—Puisque vous le désirez, Madame, répondis-je, je m'en chargerai.
Elle me remercia. Je vis bien que l'entrevue, pour elle, n'avait plus de raison d'être. Mais moi, je n'avais pas fini.
—Madame, lui dis-je, en continuant de parler dans le diapason ému qu'elle avait choisi elle-même, auprès de cette pauvre jeune tombe, me permettrez-vous de vous adresser une question?
—Faites, Monsieur.
—Dans votre pensée, à vous.—avec ou malgré le témoignage apporté par la lettre de Rochecotte—dans votre conscience, Madame, oui ou non, cette malheureuse enfant était-elle coupable?
Mme la marquise ne s'attendait pas à cette question; elle fut quelque temps avant de me répondre.

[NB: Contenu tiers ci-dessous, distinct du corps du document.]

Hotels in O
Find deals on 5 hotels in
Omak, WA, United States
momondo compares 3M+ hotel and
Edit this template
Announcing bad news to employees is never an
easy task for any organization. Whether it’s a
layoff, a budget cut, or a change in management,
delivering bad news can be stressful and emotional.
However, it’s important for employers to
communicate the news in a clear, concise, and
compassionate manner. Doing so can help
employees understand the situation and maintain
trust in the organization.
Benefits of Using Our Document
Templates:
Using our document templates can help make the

Je la vis, je la sentis encore bien mieux se recueillir. Je ne me suis pas chargé d'expliquer cette âme. Elle se détourna pour cacher une larme qui jaillissait de ses yeux.
—Non! répondit-elle avec force et comme si sa conscience eût fait explosion.
—Non! répétai-je.
Son regard revint à moi. Elle avait déjà l'œil sec.
—M. de Rœux, poursuivit-elle avec une froideur soudaine, s'il m'était permis de parler, ce serait la fin de mon supplice. Ne m'interrogez plus, je ne pourrais pas vous répondre. Personne n'est coupable. Il y a un démon. Un seul démon suffit pour un monceau de crimes.